EXERCISE DIRECTIONS: Turn the lines of all the entries below into one numbered list, leaving out blank lines and the pictures.

DATA SUPPLIED:

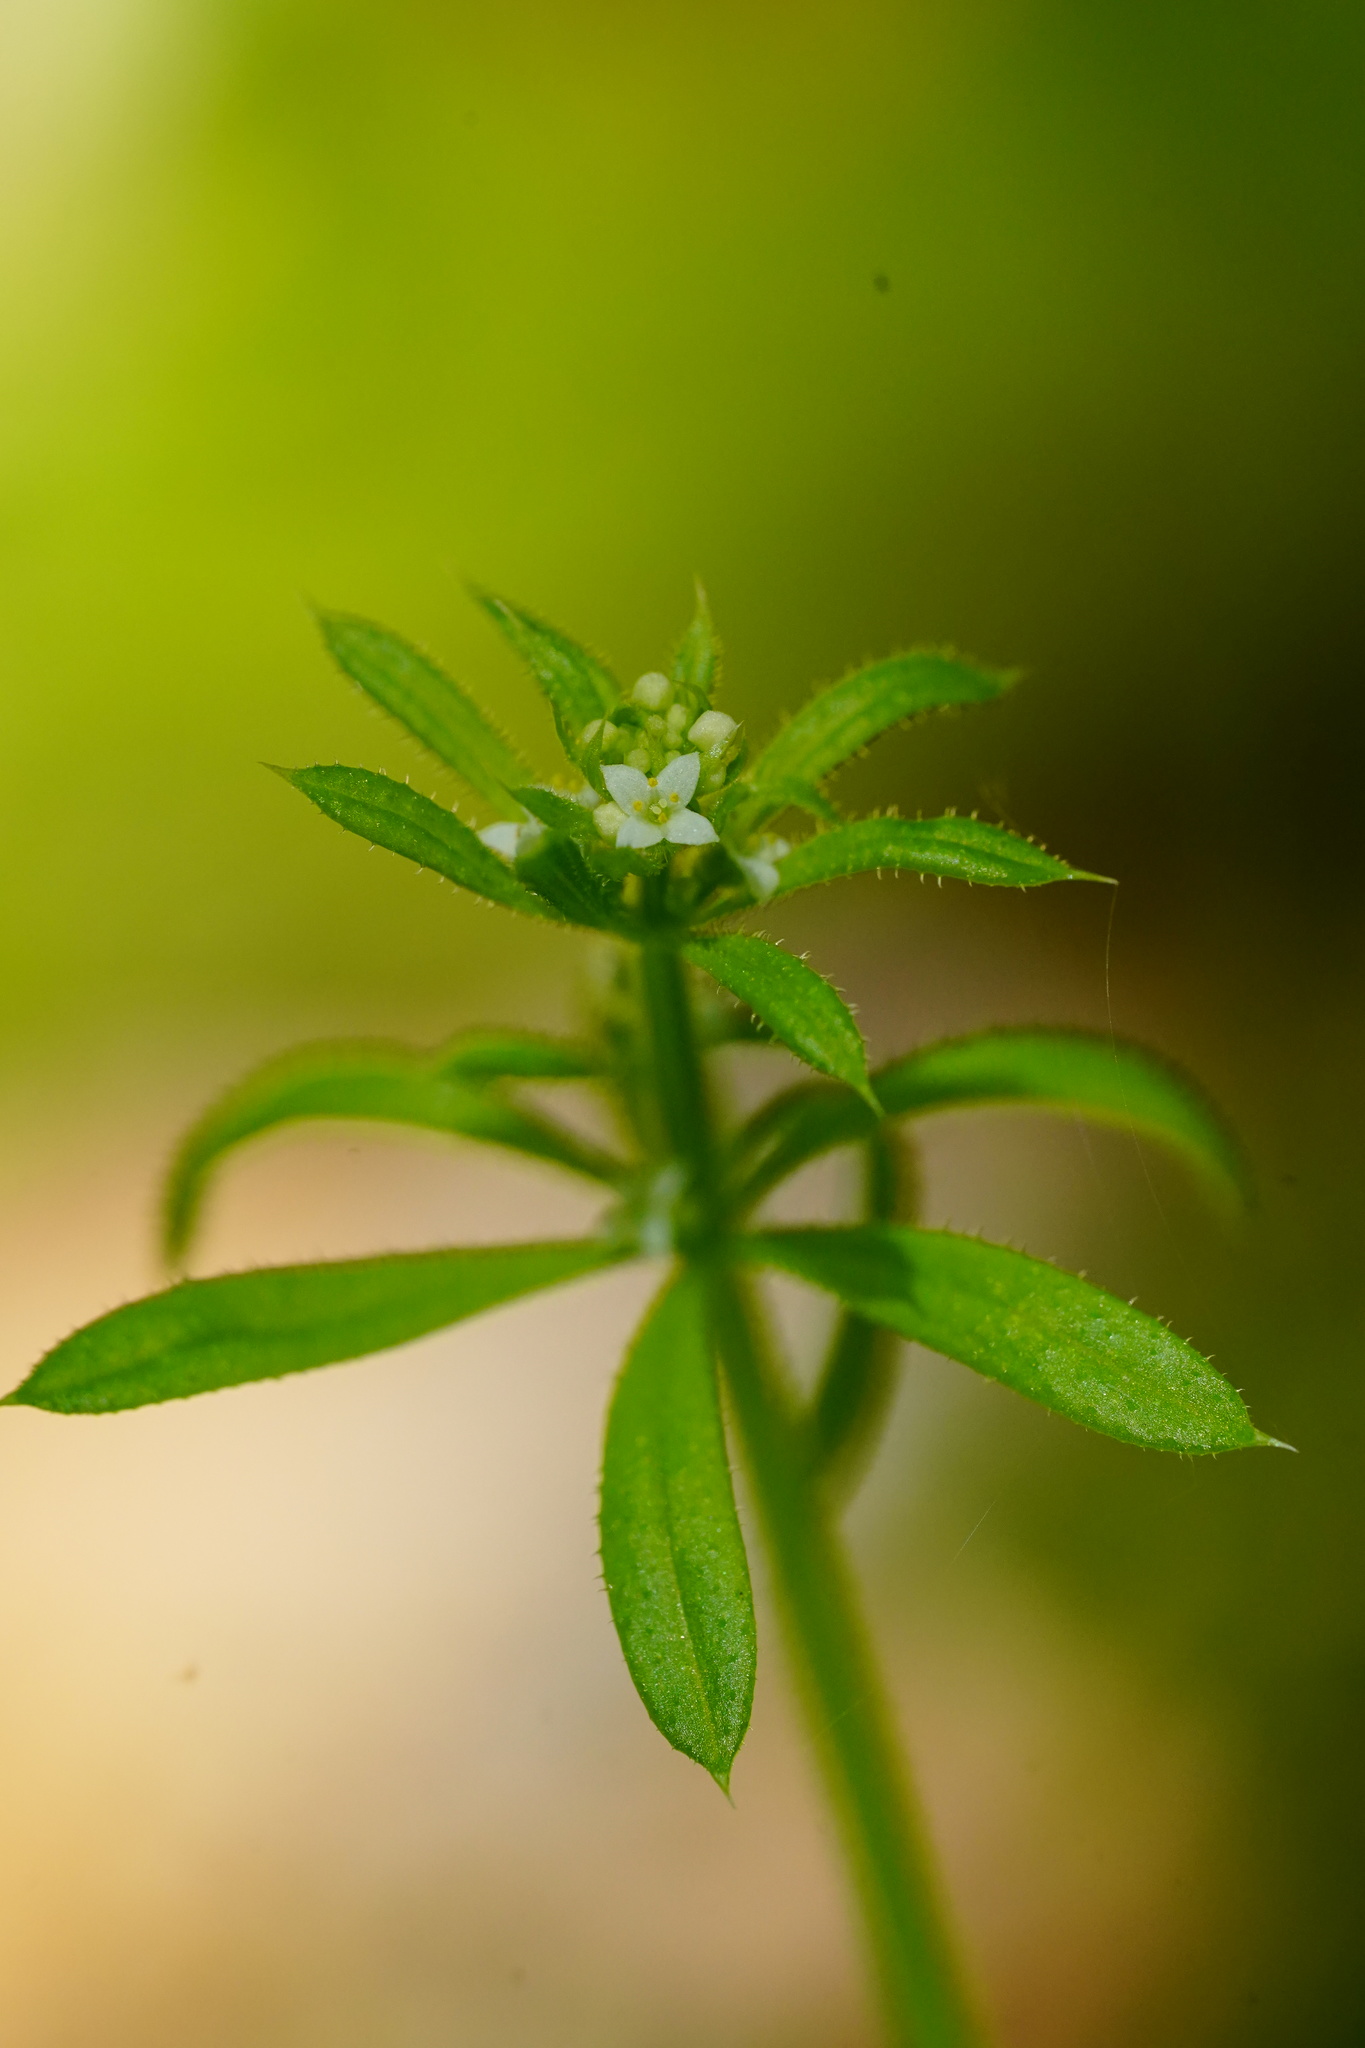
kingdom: Plantae
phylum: Tracheophyta
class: Magnoliopsida
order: Gentianales
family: Rubiaceae
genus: Galium
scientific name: Galium aparine
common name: Cleavers
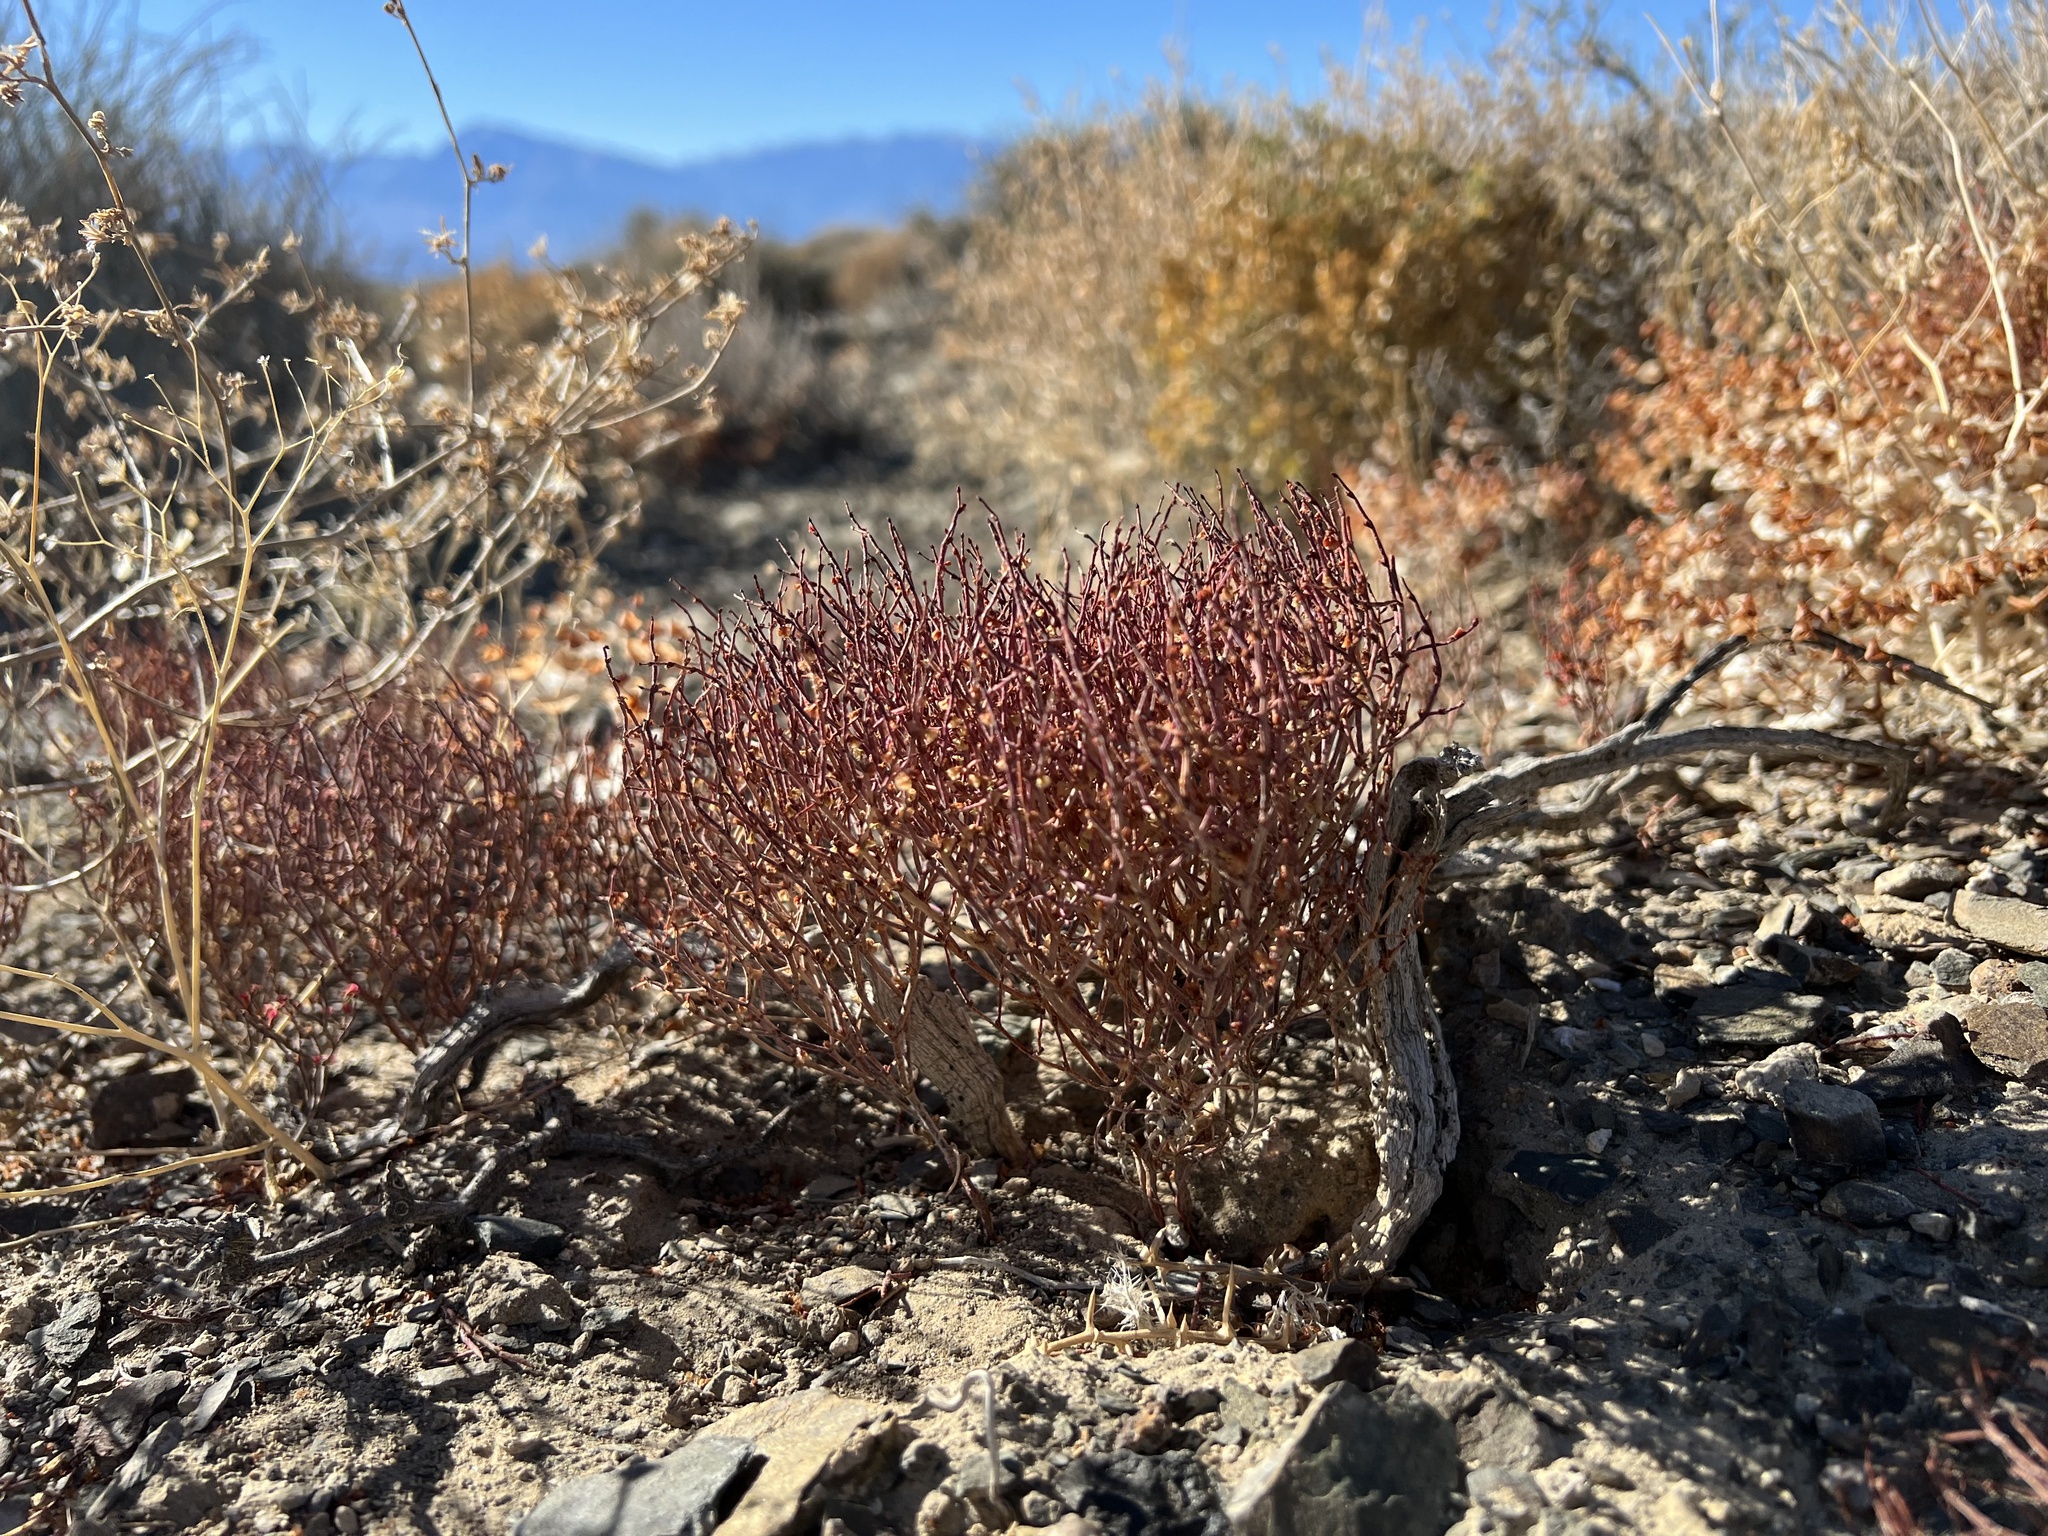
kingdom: Plantae
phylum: Tracheophyta
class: Magnoliopsida
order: Caryophyllales
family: Polygonaceae
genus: Eriogonum
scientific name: Eriogonum nidularium
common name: Bird's-nest wild buckwheat
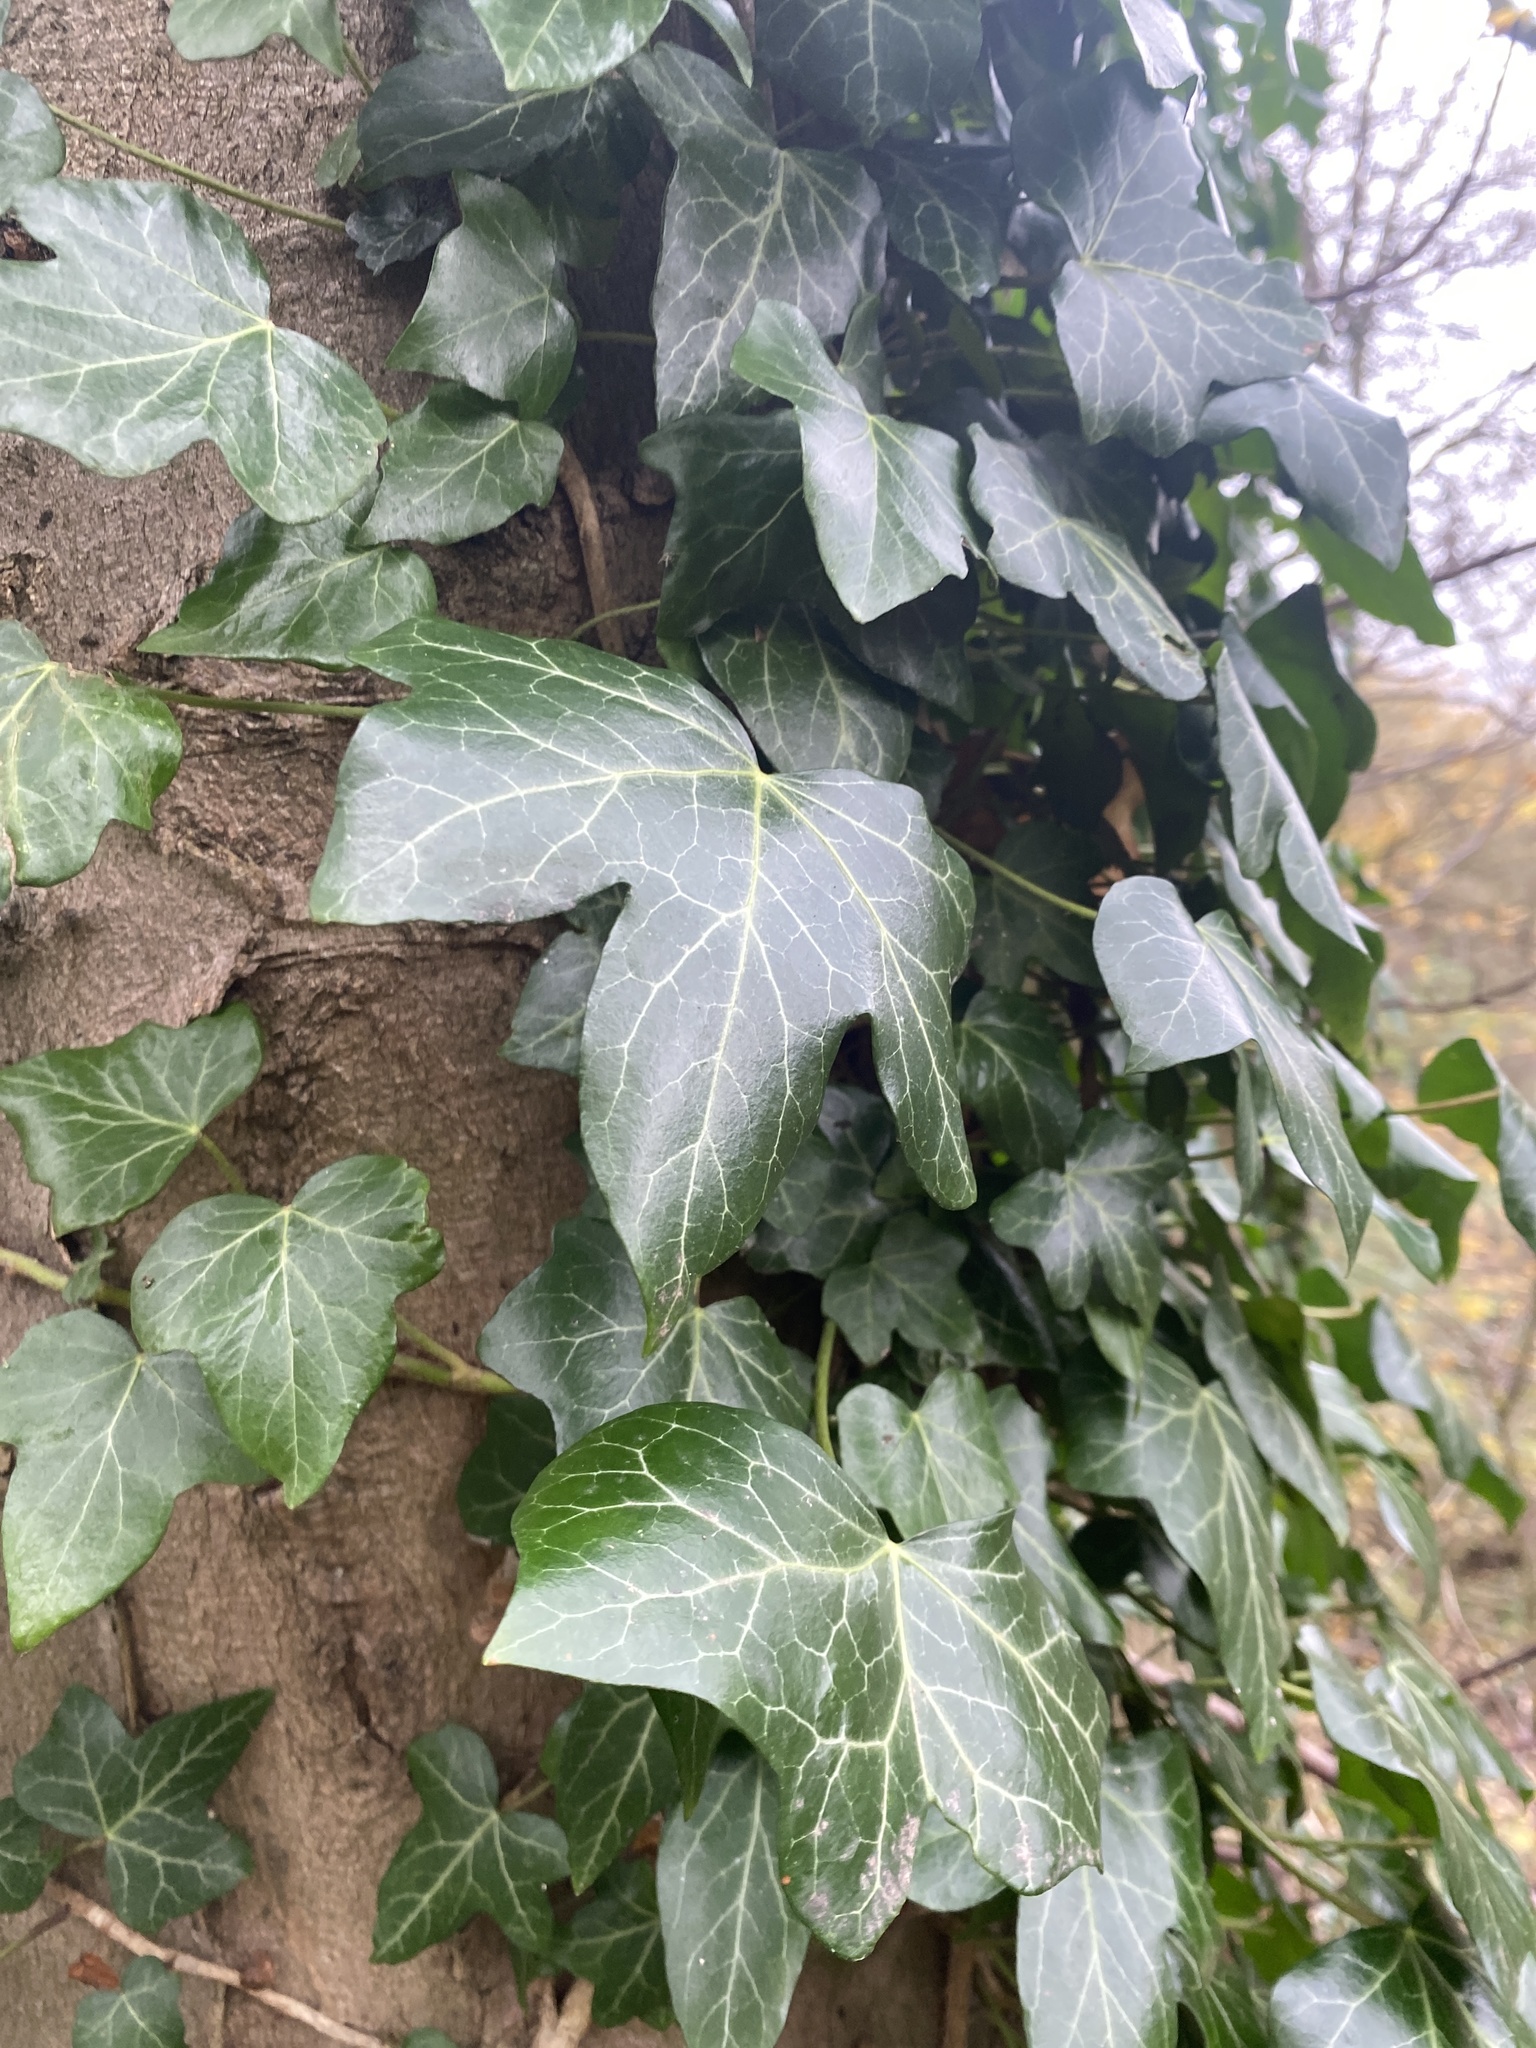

RESULT OF THE TASK:
1. kingdom: Plantae
2. phylum: Tracheophyta
3. class: Magnoliopsida
4. order: Gentianales
5. family: Rubiaceae
6. genus: Galium
7. scientific name: Galium aparine
8. common name: Cleavers
9. kingdom: Plantae
10. phylum: Tracheophyta
11. class: Magnoliopsida
12. order: Caryophyllales
13. family: Polygonaceae
14. genus: Eriogonum
15. scientific name: Eriogonum nidularium
16. common name: Bird's-nest wild buckwheat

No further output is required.